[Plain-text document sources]
Segment Open

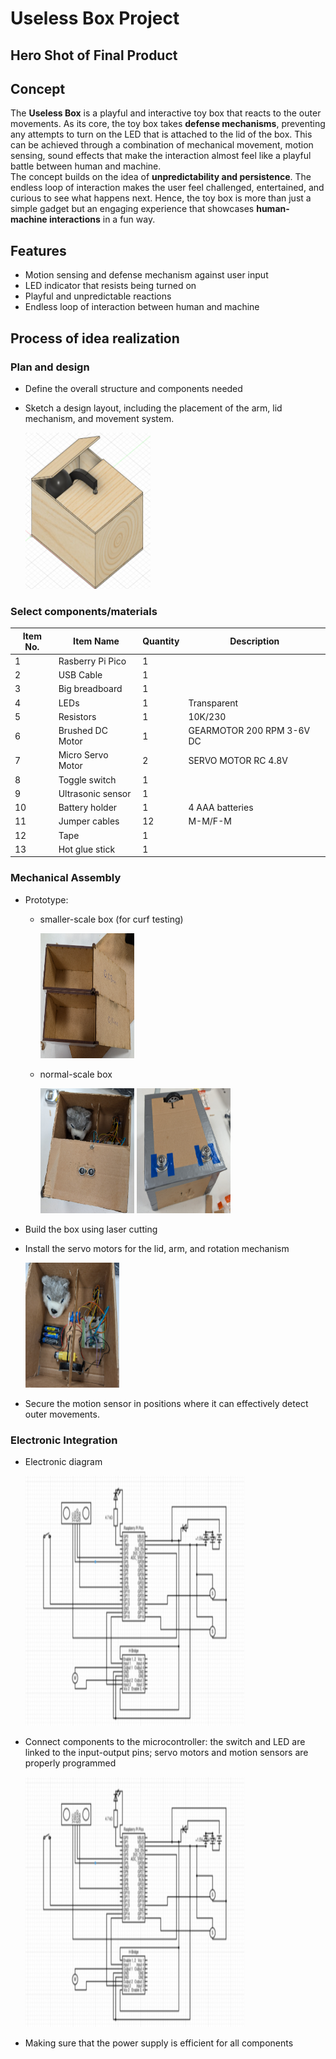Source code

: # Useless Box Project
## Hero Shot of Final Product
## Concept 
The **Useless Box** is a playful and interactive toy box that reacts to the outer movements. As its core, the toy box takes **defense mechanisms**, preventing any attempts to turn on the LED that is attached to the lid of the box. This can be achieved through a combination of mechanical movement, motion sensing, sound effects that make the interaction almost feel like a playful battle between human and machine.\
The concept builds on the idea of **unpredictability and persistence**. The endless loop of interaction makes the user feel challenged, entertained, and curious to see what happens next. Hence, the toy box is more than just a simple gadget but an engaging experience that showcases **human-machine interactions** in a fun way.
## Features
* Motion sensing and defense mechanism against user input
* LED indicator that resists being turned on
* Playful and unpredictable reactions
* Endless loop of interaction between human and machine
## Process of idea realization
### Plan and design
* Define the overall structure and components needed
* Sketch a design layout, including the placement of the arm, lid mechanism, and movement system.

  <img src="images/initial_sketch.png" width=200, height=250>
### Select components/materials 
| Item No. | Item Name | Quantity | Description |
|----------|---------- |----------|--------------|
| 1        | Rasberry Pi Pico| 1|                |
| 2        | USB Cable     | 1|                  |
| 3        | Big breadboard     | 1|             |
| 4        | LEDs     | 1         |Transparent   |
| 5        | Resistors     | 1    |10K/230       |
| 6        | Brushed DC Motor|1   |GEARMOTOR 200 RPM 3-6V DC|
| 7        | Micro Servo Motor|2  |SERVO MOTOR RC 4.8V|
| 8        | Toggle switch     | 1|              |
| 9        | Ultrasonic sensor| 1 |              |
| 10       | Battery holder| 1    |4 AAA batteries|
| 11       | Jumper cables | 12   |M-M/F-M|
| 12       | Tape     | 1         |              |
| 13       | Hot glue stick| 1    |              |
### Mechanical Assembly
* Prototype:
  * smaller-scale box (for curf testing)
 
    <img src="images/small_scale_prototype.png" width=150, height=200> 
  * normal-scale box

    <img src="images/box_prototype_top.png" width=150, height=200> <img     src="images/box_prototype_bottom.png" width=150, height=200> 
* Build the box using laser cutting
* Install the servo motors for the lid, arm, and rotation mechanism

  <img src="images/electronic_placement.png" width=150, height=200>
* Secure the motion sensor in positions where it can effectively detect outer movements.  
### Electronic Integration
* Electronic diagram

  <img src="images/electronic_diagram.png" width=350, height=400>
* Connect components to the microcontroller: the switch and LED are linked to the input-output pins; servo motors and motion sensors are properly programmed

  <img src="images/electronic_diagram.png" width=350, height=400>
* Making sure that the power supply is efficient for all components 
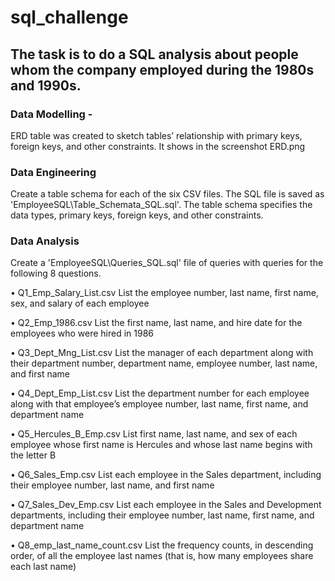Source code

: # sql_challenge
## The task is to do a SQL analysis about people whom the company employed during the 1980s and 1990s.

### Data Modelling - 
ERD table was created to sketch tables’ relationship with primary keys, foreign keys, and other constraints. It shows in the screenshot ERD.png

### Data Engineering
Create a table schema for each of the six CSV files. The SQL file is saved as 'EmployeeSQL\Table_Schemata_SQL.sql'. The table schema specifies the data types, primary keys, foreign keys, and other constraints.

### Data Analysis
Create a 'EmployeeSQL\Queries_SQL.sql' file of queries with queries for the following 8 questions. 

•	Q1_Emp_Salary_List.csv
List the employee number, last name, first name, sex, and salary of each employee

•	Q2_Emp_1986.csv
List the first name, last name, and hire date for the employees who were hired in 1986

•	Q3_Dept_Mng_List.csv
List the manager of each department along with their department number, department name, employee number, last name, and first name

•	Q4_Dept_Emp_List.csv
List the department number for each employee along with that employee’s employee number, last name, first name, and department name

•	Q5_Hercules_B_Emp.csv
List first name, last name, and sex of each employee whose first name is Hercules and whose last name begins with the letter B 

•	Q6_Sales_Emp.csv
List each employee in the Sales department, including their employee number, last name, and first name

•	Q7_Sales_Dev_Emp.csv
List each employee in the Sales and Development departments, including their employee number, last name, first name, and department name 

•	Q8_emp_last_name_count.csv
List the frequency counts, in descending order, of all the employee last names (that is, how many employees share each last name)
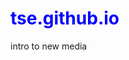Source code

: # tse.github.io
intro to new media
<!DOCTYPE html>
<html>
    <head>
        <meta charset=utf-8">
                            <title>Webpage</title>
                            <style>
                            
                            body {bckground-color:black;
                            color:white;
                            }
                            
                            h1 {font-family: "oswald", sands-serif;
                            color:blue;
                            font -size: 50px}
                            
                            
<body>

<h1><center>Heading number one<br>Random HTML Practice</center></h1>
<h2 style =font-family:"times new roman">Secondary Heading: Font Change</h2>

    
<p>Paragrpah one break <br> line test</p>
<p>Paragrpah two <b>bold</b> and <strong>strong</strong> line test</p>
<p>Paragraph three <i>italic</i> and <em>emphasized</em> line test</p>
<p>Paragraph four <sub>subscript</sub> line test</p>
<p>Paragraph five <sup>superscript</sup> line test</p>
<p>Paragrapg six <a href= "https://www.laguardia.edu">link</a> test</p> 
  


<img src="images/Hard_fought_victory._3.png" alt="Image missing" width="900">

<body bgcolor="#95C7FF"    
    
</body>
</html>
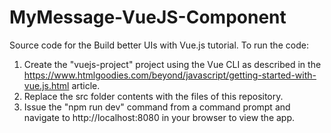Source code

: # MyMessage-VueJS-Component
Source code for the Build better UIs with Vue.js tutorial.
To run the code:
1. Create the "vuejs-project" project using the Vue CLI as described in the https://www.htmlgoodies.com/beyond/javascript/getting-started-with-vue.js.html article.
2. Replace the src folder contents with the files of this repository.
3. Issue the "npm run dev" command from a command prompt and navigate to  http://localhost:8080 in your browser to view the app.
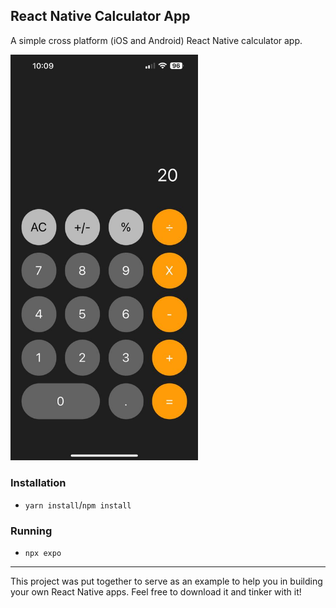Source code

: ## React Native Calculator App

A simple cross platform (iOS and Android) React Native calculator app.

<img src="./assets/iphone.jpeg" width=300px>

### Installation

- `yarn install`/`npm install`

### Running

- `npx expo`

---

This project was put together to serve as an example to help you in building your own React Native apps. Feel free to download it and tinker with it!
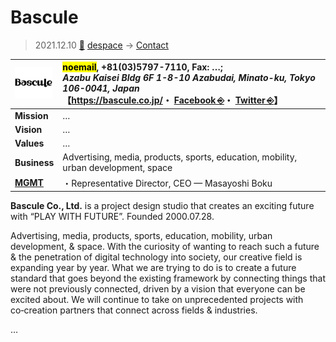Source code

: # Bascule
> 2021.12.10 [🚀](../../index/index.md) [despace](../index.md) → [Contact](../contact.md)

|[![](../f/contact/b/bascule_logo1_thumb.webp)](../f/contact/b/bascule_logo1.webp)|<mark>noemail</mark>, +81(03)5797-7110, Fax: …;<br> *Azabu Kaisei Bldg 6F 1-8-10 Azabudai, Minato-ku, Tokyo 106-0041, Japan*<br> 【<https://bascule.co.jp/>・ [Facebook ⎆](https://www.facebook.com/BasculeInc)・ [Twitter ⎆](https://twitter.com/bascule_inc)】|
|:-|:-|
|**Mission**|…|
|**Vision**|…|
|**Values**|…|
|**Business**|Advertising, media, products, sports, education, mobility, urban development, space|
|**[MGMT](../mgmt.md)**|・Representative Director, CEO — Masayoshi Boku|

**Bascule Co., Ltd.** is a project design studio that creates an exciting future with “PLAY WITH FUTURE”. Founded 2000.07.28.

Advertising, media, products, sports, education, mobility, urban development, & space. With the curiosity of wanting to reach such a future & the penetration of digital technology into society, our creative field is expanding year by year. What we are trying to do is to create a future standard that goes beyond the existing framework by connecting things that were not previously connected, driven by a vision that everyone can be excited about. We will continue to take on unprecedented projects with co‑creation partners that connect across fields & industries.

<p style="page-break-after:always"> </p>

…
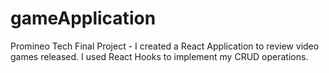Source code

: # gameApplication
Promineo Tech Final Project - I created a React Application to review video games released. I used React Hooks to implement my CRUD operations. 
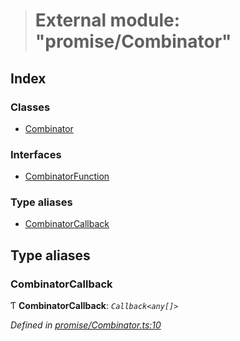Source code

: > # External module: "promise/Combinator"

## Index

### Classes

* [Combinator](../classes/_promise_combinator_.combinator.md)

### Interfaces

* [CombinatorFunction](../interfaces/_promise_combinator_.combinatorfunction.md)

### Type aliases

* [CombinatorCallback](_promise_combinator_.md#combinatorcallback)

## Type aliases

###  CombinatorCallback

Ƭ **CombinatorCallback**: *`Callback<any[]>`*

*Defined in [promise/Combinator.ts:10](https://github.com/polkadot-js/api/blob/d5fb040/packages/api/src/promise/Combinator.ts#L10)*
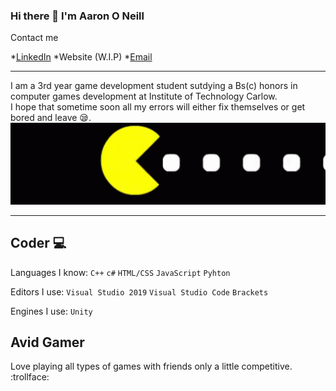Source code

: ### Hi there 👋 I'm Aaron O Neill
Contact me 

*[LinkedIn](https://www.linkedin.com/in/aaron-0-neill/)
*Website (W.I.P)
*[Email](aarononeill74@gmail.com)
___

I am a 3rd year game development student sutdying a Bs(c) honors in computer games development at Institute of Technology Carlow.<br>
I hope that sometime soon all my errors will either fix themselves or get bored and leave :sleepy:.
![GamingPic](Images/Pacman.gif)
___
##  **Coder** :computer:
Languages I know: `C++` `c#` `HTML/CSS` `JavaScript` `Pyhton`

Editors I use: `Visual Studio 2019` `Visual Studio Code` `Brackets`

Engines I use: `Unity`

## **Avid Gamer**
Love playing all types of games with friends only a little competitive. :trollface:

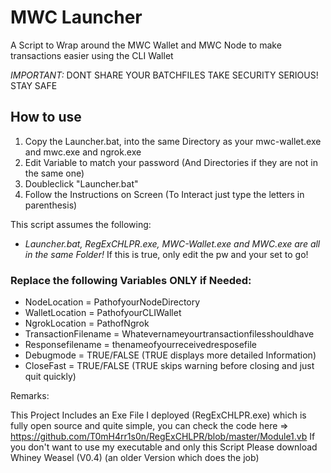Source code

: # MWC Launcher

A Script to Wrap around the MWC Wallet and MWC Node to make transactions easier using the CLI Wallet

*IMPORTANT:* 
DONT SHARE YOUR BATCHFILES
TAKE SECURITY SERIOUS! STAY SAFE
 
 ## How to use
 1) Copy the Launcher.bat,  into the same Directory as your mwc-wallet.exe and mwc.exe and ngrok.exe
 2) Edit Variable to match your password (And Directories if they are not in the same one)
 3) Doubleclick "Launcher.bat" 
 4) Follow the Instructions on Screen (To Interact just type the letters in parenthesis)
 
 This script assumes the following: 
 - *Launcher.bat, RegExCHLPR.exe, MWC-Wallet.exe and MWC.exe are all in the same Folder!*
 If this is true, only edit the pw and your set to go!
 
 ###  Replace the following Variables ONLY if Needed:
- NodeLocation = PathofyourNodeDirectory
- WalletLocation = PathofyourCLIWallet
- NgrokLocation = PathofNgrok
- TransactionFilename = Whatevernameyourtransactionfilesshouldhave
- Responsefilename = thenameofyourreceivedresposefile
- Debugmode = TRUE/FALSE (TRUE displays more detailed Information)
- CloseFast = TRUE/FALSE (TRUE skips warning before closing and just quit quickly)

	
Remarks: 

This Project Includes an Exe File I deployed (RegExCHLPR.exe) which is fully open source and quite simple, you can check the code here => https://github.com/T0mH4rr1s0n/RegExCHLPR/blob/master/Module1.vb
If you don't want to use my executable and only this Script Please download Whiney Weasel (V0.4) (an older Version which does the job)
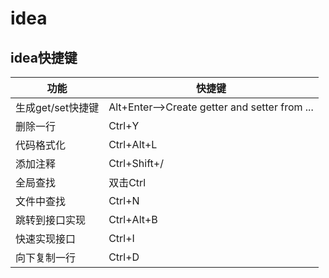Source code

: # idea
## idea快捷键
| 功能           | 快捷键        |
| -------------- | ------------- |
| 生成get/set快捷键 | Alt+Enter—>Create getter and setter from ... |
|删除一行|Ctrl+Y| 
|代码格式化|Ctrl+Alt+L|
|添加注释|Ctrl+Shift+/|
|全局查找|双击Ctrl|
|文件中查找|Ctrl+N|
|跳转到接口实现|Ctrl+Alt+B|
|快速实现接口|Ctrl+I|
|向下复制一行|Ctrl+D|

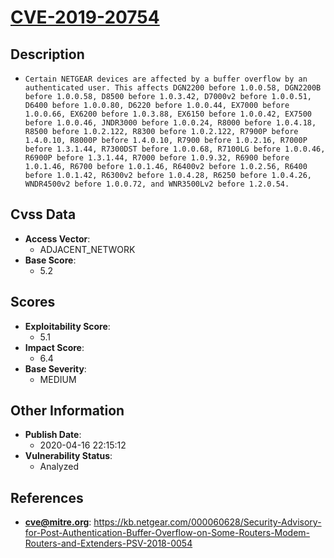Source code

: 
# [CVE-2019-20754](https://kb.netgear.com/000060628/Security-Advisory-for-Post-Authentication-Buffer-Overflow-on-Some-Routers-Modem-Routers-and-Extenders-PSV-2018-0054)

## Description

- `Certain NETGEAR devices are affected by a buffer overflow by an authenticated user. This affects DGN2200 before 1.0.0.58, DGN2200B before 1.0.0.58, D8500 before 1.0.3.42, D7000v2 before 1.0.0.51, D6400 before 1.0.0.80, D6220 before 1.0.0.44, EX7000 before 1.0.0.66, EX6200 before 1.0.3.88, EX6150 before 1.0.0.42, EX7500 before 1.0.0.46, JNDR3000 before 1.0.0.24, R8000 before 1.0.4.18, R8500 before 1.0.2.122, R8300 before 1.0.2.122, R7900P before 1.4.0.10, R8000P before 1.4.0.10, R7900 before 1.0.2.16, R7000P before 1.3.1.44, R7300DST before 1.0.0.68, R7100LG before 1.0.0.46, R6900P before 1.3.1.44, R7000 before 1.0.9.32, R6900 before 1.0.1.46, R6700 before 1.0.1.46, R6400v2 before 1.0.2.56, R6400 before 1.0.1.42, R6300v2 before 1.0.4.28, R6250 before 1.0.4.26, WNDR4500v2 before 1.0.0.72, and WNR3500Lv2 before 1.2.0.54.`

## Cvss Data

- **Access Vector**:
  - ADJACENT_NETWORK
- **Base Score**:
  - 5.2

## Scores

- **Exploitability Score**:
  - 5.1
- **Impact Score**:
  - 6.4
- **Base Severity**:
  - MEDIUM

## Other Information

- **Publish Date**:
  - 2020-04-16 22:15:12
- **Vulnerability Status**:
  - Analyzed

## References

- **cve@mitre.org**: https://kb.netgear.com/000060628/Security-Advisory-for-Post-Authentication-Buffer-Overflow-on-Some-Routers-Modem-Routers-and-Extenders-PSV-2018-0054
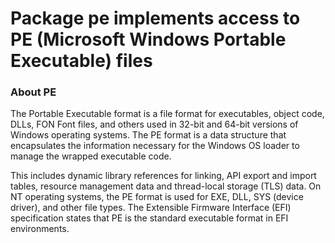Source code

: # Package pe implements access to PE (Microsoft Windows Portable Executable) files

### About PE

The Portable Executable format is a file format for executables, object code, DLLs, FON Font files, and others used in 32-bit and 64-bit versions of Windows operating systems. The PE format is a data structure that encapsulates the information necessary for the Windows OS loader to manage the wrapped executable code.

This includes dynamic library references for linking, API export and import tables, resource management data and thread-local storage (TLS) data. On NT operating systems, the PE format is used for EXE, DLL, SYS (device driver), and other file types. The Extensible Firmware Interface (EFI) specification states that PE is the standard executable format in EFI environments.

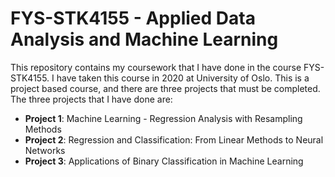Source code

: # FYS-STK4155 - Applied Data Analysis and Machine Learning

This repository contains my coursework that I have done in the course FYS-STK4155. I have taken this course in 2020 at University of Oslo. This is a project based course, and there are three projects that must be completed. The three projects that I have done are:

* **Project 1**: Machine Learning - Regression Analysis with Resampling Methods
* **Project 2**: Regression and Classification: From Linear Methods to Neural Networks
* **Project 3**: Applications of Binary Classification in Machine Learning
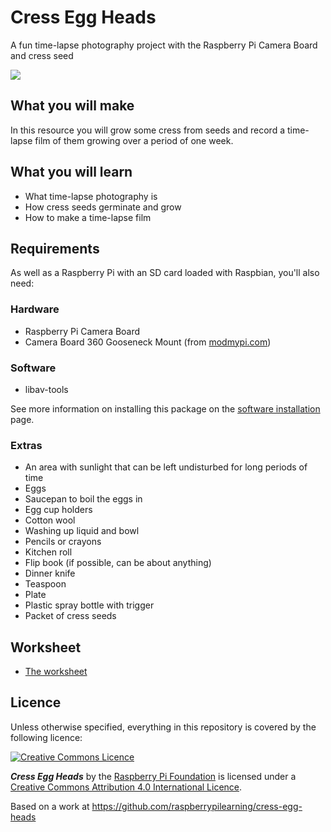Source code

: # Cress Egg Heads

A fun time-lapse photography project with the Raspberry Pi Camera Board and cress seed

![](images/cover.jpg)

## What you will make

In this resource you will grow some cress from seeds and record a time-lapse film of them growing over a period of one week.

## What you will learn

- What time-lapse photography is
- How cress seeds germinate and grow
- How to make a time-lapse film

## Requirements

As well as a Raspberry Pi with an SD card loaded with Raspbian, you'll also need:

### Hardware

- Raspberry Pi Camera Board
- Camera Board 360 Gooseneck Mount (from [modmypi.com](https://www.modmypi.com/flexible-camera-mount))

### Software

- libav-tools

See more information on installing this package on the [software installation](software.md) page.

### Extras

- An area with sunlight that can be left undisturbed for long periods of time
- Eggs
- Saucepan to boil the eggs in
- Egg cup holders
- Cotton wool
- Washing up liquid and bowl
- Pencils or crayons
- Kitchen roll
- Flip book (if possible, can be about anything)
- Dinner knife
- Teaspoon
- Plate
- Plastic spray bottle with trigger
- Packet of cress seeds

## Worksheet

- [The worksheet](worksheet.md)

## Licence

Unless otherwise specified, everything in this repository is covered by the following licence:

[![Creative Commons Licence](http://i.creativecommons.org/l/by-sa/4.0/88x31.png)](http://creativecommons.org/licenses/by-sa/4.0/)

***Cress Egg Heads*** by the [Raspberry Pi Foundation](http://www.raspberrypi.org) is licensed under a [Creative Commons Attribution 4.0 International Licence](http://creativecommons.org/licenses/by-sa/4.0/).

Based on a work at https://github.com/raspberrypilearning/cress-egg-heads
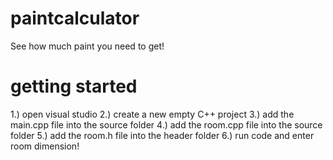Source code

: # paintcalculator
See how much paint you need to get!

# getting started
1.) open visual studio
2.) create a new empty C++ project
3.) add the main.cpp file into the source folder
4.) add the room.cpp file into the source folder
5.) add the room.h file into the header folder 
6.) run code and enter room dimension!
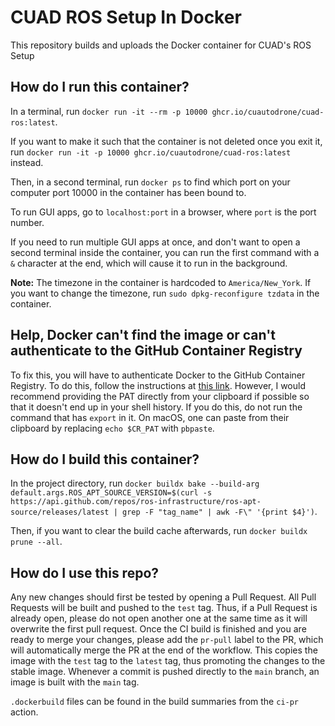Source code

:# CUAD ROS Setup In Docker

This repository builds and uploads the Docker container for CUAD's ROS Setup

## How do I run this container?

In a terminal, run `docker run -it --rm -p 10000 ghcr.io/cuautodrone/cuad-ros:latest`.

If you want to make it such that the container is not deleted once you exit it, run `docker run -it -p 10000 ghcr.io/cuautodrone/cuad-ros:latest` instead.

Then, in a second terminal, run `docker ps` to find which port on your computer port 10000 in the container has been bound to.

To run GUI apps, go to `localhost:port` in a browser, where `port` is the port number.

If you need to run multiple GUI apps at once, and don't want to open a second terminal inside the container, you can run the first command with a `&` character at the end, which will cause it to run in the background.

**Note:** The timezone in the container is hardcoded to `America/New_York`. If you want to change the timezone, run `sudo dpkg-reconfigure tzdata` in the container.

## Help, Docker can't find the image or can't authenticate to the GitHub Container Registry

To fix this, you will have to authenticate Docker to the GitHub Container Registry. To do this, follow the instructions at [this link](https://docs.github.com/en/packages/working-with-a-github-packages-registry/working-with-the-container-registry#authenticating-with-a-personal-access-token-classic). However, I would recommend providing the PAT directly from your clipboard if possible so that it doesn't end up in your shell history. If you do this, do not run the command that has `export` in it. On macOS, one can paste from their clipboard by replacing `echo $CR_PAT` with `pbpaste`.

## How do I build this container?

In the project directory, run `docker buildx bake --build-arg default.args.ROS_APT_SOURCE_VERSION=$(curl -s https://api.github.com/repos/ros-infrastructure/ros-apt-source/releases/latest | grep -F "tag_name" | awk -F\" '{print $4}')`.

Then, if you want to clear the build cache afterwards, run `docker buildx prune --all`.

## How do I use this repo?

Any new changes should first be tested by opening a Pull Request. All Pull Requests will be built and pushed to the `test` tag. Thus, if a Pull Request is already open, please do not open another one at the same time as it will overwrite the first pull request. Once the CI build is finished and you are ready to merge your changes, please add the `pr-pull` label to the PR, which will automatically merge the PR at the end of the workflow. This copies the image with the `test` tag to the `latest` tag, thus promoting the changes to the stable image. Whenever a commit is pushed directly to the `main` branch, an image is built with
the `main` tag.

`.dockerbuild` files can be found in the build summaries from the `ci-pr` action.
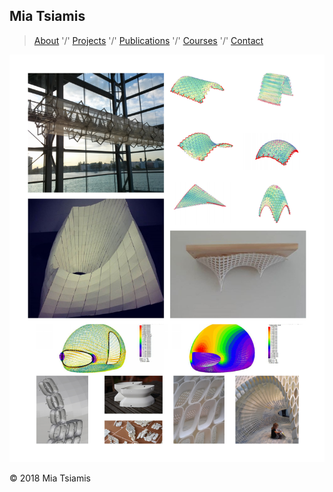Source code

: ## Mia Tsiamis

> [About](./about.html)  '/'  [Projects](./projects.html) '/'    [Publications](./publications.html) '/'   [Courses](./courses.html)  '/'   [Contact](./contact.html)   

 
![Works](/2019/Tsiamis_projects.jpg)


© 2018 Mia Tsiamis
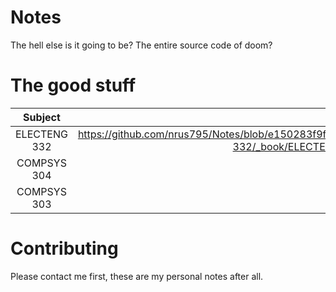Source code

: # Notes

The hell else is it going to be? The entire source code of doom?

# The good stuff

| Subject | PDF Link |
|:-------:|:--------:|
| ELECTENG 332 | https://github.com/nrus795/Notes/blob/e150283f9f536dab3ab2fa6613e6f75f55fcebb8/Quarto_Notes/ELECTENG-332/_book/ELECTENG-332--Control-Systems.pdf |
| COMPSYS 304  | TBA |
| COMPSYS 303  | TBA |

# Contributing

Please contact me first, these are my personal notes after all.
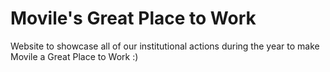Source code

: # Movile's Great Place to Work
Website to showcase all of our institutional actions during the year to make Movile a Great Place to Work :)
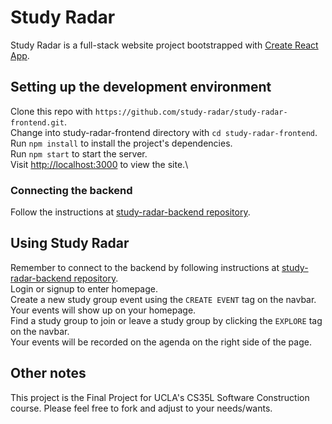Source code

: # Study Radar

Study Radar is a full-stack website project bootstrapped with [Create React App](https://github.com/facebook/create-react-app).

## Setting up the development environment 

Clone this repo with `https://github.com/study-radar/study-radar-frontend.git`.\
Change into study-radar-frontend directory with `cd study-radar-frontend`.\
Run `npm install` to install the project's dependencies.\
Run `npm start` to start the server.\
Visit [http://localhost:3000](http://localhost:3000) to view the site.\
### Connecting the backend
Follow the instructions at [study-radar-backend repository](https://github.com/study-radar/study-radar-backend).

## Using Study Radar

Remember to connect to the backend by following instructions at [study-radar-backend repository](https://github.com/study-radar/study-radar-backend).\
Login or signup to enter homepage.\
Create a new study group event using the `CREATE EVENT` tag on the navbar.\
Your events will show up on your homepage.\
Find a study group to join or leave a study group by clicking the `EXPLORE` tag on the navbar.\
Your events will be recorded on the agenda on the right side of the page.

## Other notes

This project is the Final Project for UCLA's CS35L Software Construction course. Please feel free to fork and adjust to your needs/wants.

Segment Closed

The required output is a verbatim repetition of the lines from the opening of the entries above through the line containing "The **Useless Box**", inclusive, with no pictures and nothing else.

→ **Written solution**
Source code

: # Useless Box Project
## Hero Shot of Final Product
## Concept 
The **Useless Box** is a playful and interactive toy box that reacts to the outer movements. As its core, the toy box takes **defense mechanisms**, preventing any attempts to turn on the LED that is attached to the lid of the box. This can be achieved through a combination of mechanical movement, motion sensing, sound effects that make the interaction almost feel like a playful battle between human and machine.\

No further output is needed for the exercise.